_ARTIKEL_.
◆ ◆ ◆ ◆ ◆ ◆ ◆
Minggu, 07 Juni 2015

PEMBAGIAN PERAN DALAM RUMAH TANGGA

Syamsuddin Simmau

Pembagian peran kerja merupakan hal penting dalam sebuah rumah tangga. Karena itu, pembagian kerja juga patut diperhitungkan dalam memandang penelitian ini. Karena menurut Henslin  (2006:116), yang mengutip penelitian Hecker, Nowak dan Snyder, bahwa salah satu penyebab terjadinya perceraian adalah tingginya pendapatan isteri dibandingkan dengan pendapatan suami. Dengan demikian, pembagian peran dalam rumah tangga dipandang penting untuk dibahas.

Pada umumnya, kedudukan peran dan fungsi suami, isteri, orang tua dan anak-anak ditentukan oleh kewajiban-kewajiban di dalam keluarga dan masyarakat. Orang tua pertama-tama harus menyosialisasikan anak-anak mereka sekaligus juga menjadi pengontrol sosial anak-anak mereka jika anak-anak meninggalkan rumah.
Ketika anak-anak masih kecil, anak-anak mendapat perlindungan penuh. Namun seiring dengan perkembangannya, kebutuhan anak-anak tidak dapat ditawar lagi oleh orang tua dan saudara-saudaranya yang lain. dalam proses ini, anak-anak dan anggota keluarga lain sesungguhnya dibentuk oleh anggota keluarga lainnya. Dengan demikian, jelaslah bahwa fungsi orang tua dan orang dewasa lainnya memberikan perlindungan kepada anak-anak selain memberi ruang untuk bersosialisasi. Pengalaman bersosialisasi anak-anak hingga ia tumbuh menjadi anak muda mulai memperoleh nilai-nilai dan keahlian-keahlian orang tua mereka. Nilai-nilai tersebut menjadi nilai dasar ketika mereka menjadi dewasa.
◆ ◆ ◆ ◆ ◆ ◆ ◆
_CUPLIKAN DATA_.
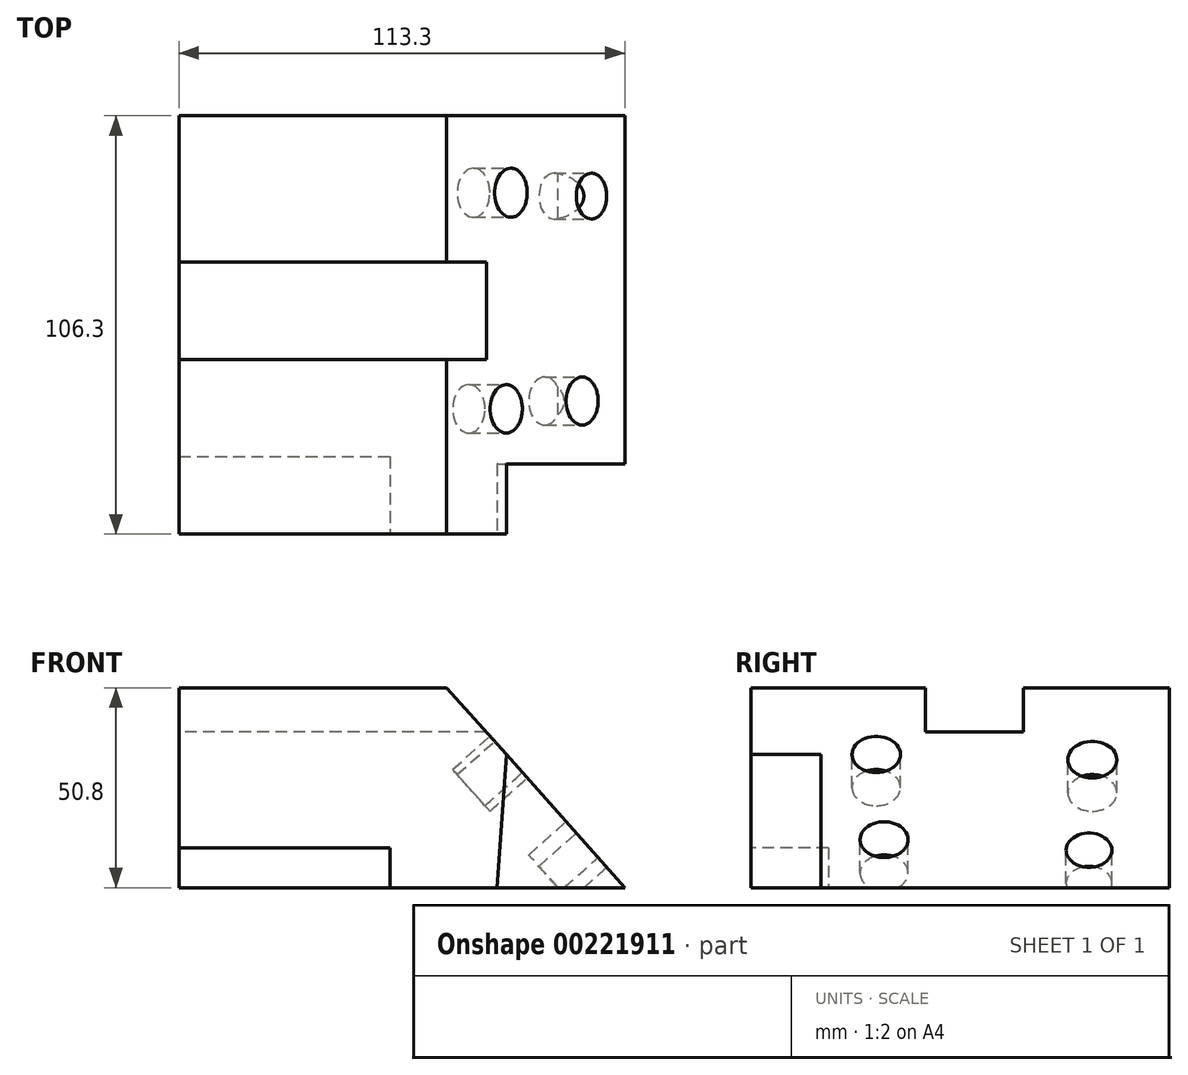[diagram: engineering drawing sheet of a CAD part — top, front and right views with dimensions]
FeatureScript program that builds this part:
annotation { "Feature Type Name" : "Feature", "Feature Type Description" : "" }
export const myFeature = defineFeature(function(context is Context, id is Id, definition is map)
    precondition{}
    {
        {
            var Q0;
            Q0=qCreatedBy(makeId("Top.planeOp"),FACE);
            var sketch = newSketch(context, id + "F0", { "sketchPlane" : qUnion([Q0])});
            skLineSegment(sketch, "E0.bottom", {"start": v(45.25, 51.01) * mm, "end": v(-68.05, 51.01) * mm});
            skLineSegment(sketch, "E0.top", {"start": v(45.25, -55.29) * mm, "end": v(-68.05, -55.29) * mm});
            skLineSegment(sketch, "E0.left", {"start": v(45.25, 51.01) * mm, "end": v(45.25, -55.29) * mm});
            skLineSegment(sketch, "E0.right", {"start": v(-68.05, 51.01) * mm, "end": v(-68.05, -55.29) * mm});
            skSolve(sketch);
        }
        {
            var Q0;
            Q0 = qSketchRegion(id + "F0", true);
            extrude(context, id + "F1", {"entities" : qUnion([Q0]), "depth" : 50.8 * mm});
        }
        {
            var Q0;
            Q0=makeQuery(id+"F1.opExtrude","SWEPT_FACE",FACE,{"disambiguationData":[OSD([sQuery(id+"F0.wireOp",EDGE,"E0.top")])]});
            var sketch = newSketch(context, id + "F2", { "sketchPlane" : qUnion([Q0])});
            skLineSegment(sketch, "E1", {"start": v(45.25, 0) * mm, "end": v(0, 50.8) * mm});
            skLineSegment(sketch, "E2", {"start": v(0, 50.8) * mm, "end": v(45.25, 50.8) * mm});
            skLineSegment(sketch, "E3", {"start": v(45.25, 50.8) * mm, "end": v(45.25, 0) * mm});
            skSolve(sketch);
        }
        {
            var Q0;
            Q0 = qSketchRegion(id + "F2", true);
            extrude(context, id + "F3", {"entities" : qUnion([Q0]), "operationType" : NewBodyOperationType.REMOVE, "endBound" : BoundingType.THROUGH_ALL, "oppositeDirection" : true, "depth" : 25.4 * mm});
        }
        {
            var Q0;
            Q0=makeQuery(id+"F1.opExtrude","SWEPT_FACE",FACE,{"disambiguationData":[OSD([sQuery(id+"F0.wireOp",EDGE,"E0.right")])]});
            var sketch = newSketch(context, id + "F4", { "sketchPlane" : qUnion([Q0])});
            skLineSegment(sketch, "E4", {"start": v(-13.91, 50.8) * mm, "end": v(-13.91, 39.5) * mm});
            skLineSegment(sketch, "E5", {"start": v(-13.91, 39.5) * mm, "end": v(10.93, 39.5) * mm});
            skLineSegment(sketch, "E6", {"start": v(10.93, 39.5) * mm, "end": v(10.93, 50.8) * mm});
            skLineSegment(sketch, "E7", {"start": v(10.93, 50.8) * mm, "end": v(-13.91, 50.8) * mm});
            skSolve(sketch);
        }
        {
            var Q0;
            Q0 = qSketchRegion(id + "F4", true);
            extrude(context, id + "F5", {"entities" : qUnion([Q0]), "operationType" : NewBodyOperationType.REMOVE, "endBound" : BoundingType.THROUGH_ALL, "oppositeDirection" : true, "depth" : 25.4 * mm});
        }
        {
            var Q0;
            Q0=makeQuery(id+"F3.boolean.opBoolean","COPY",FACE,{"derivedFrom":makeQuery(id+"F3.opExtrude","SWEPT_FACE",FACE,{"disambiguationData":[OSD([sQuery(id+"F2.wireOp",EDGE,"E1")])]})});
            var sketch = newSketch(context, id + "F6", { "sketchPlane" : qUnion([Q0])});
            skCircle(sketch, "E8", {"center": v(-23.44, 15.24) * mm, "radius": 6.16 * mm});
            skCircle(sketch, "E9", {"center": v(-21.44, -13.76) * mm, "radius": 6.1 * mm});
            skCircle(sketch, "E10", {"center": v(31.46, 13.46) * mm, "radius": 6.23 * mm});
            skCircle(sketch, "E11", {"center": v(30.62, -17.34) * mm, "radius": 5.82 * mm});
            skSolve(sketch);
        }
        {
            var Q0;
            Q0 = qSketchRegion(id + "F6", true);
            extrude(context, id + "F7", {"entities" : qUnion([Q0]), "operationType" : NewBodyOperationType.REMOVE, "oppositeDirection" : true, "depth" : 12.7 * mm});
        }
        {
            var Q0;
            Q0=makeQuery(id+"F1.opExtrude","SWEPT_FACE",FACE,{"disambiguationData":[OSD([sQuery(id+"F0.wireOp",EDGE,"E0.top")])]});
            var sketch = newSketch(context, id + "F8", { "sketchPlane" : qUnion([Q0])});
            skLineSegment(sketch, "E12", {"start": v(12.8, 0) * mm, "end": v(15.11, 33.83) * mm});
            skLineSegment(sketch, "E13", {"start": v(15.11, 33.83) * mm, "end": v(45.25, 0) * mm});
            skLineSegment(sketch, "E14", {"start": v(45.25, 0) * mm, "end": v(12.8, 0) * mm});
            skSolve(sketch);
        }
        {
            var Q0;
            Q0 = qSketchRegion(id + "F8", true);
            extrude(context, id + "F9", {"entities" : qUnion([Q0]), "operationType" : NewBodyOperationType.REMOVE, "oppositeDirection" : true, "depth" : 17.78 * mm});
        }
        {
            var Q0;
            Q0=makeQuery(id+"F1.opExtrude","CAP_FACE",FACE,{"disambiguationData":[OSD([sQuery(id+"F0.wireOp",EDGE,"E0.bottom"),sQuery(id+"F0.wireOp",EDGE,"E0.top"),sQuery(id+"F0.wireOp",EDGE,"E0.left"),sQuery(id+"F0.wireOp",EDGE,"E0.right")])],"isStart":true});
            var sketch = newSketch(context, id + "F10", { "sketchPlane" : qUnion([Q0])});
            skLineSegment(sketch, "E15", {"start": v(-12.2, 55.29) * mm, "end": v(-68.05, 55.29) * mm});
            skLineSegment(sketch, "E16", {"start": v(-68.05, 55.29) * mm, "end": v(-68.05, 29.02) * mm});
            skLineSegment(sketch, "E17", {"start": v(-68.05, 29.02) * mm, "end": v(-68.05, 42.15) * mm});
            skLineSegment(sketch, "E18", {"start": v(-68.05, 42.15) * mm, "end": v(-68.05, 35.59) * mm});
            skLineSegment(sketch, "E19", {"start": v(-68.05, 35.59) * mm, "end": v(-14.44, 35.59) * mm});
            skLineSegment(sketch, "E20", {"start": v(-14.44, 35.59) * mm, "end": v(-14.44, 55.29) * mm});
            skLineSegment(sketch, "E21", {"start": v(-14.44, 55.29) * mm, "end": v(-68.05, 55.29) * mm});
            skSolve(sketch);
        }
        {
            var Q0;
            Q0 = qSketchRegion(id + "F10", true);
            extrude(context, id + "F11", {"entities" : qUnion([Q0]), "operationType" : NewBodyOperationType.REMOVE, "oppositeDirection" : true, "depth" : 10.16 * mm});
        }
    });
◆ ◆ ◆ ◆ ◆ ◆ ◆
_TUGAS 1_. Sebutkan semua peneliti yang penelitiannya dikutip oleh Henslin dalam artikel tentang pembagian peran dalam rumah tangga.
_TUGAS 2_. Menurut artikel tentang pembagian peran dalam rumah tangga, kapan anak-anak mendapat perlindungan penuh?
_TUGAS 3_. Lanjutkan artikel tentang pembagian peran dalam rumah tangga mulai dari kalimat terakhirnya.

_JAWABAN YANG DIHARAPKAN 1_. Hecker, Nowak, dan Snyder.

_JAWABAN YANG DIHARAPKAN 2_. Ketika anak-anak masih kecil.

_JAWABAN YANG DIHARAPKAN 3_.
Pembagian peran menurut jenis kelamin juga terjadi dalam rumah tangga. Sebagaimana dijelaskan Goode (2004;141-143), bahwa pada semua masyarakat, tugas-tugas tertentu diberikan kepada wanita dan tugas-tugas lainnya diberikan kepada laki-laki, dan ada juga pekerjaan yang dapat dikerjakan oleh keduanya.
Goode mengungkapkan bahwa ¾ atau lebih masyarakat, berdasarkan data, wanita mengerjakan tugas-tugas sebagai berikut; menggiling gandum, mengangkat air, memasak, mengawetkan makanan, membetulkan dan membuat pakaian, menenun, mengumpulkan makanan dan juga membuat barang-barang dari tanah liat. Semua tugas tersebut dapat dikerjakan wanita dengan tetap tinggal dekat kepada anak-anak dan tempat tinggal. Sementara laki-laki, pada kebanyakan masyarakat bertugas; mengembala berburu, menangkap ikan, menebang pohon, menambang dan menggali, pandai besi, membuat alat-alat musik, mengerjakan peralatan upacara, bertukang dan membuat rumah.
Rupanya pembagian tugas tersebut, kata Goode, tidak berdasar pada pertimbangan kemampuan karena kenyataanya bahwa laki-laki pun bisa mengerjakan semua pekerjaan wanita, tetapi mereka tidak melakukannya. Pembagian pekerjaan itu secara nyata buka berdasarkan pertimbangan bilogis tapi hal ini lebih didorong oleh faktor kedudukan suami, atau laki-laki, bahwa semua pekerjaan laki-laki tersebut dianggap oleh masyarakat sebagai pekerjaan terhormat. Dengan demikian, dapat dijelaskan bahwa pembagian pekerjaan laki-laki dan perempuan tersebut bukanlah berdasar atas kehendak bebas melainkan sebagai hasil konstruksi masyarakat.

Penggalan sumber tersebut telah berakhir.